Tasks to carry out:
- a) Report how many lines of the rows contain the string "PROGRAM", matching case exactly. Reply with the number alone.
- b) Extend the article about Cobée leaving Citroën, picking up after its final sentence.

It was, as I had hoped, mesmerising. So much so that I decided to write the subsequent feature in his own words, better to ensure the feature expressed exactly what he had said, as he had said it, and give the reader an opportunity to enjoy some of the magic I had enjoyed.
— Jim Holder (@Jim_Holder) February 17, 2023
If there was any hint that he was going to leave, perhaps it was that he invited me to drive the Oli, something that had been expressly forbidden by the support team. Even then, he seemed to rather enjoy (politely and kindly) reminding them that he was the CEO and so his invitation would stand regardless of what they thought.
So what has happened to make him leave? The announcement points to “personal projects” – which can mean anything from a new job at a rival company to a boardroom coup. Either way, he’s gone, and I can’t help feeling a sense of loss, both personally and for car buyers.
To be clear, I’ve met his successor, Thierry Koskas, and he’s top-drawer too. Stellantis’s strength in depth is frankly extraordinary. He may well pick up where Cobée left off. But be in no doubt that Cobée was special.
He seemed to embody Citroën’s most progressive and fascinating leanings and to be willing to inspire his teams away from building ‘me too’ vehicles and towards a future that embraced its avant-garde past perhaps more fully than previously.

Dataset entries:
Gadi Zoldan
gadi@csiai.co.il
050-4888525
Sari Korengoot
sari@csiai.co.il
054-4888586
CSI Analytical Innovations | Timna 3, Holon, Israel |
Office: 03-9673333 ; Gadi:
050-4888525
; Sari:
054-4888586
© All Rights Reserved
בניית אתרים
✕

* * *

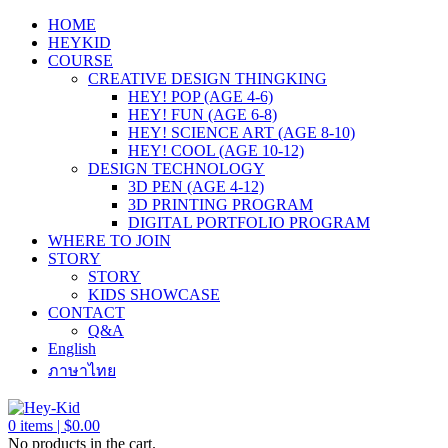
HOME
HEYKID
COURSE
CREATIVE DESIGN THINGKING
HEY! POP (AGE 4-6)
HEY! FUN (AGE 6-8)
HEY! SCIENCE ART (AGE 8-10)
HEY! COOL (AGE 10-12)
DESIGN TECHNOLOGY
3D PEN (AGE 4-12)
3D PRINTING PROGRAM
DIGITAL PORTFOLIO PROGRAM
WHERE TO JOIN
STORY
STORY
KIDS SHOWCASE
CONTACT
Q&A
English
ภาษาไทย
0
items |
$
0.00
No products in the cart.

Answer set:
- a) 2

- b)
If I felt energised from an hour or so with him, imagine how his inner circle was being driven to greater things.
So too Cobée knew the importance of building affordable vehicles – something that vast swathes of the car industry appear to be running from – and on top of the need to ensure that they too needed to bring joy into owners’ lives, regardless of that price tag.
I felt inspired for Citroën’s future, and I suspect everyone who came into contact with him did too – something that would surely have translated in time to even better vehicles and even better sales.
To quote the dentist who no doubt sensed my fear, pain is only temporary. But in Citroën’s case, this feels like a blow that has landed at just the wrong time.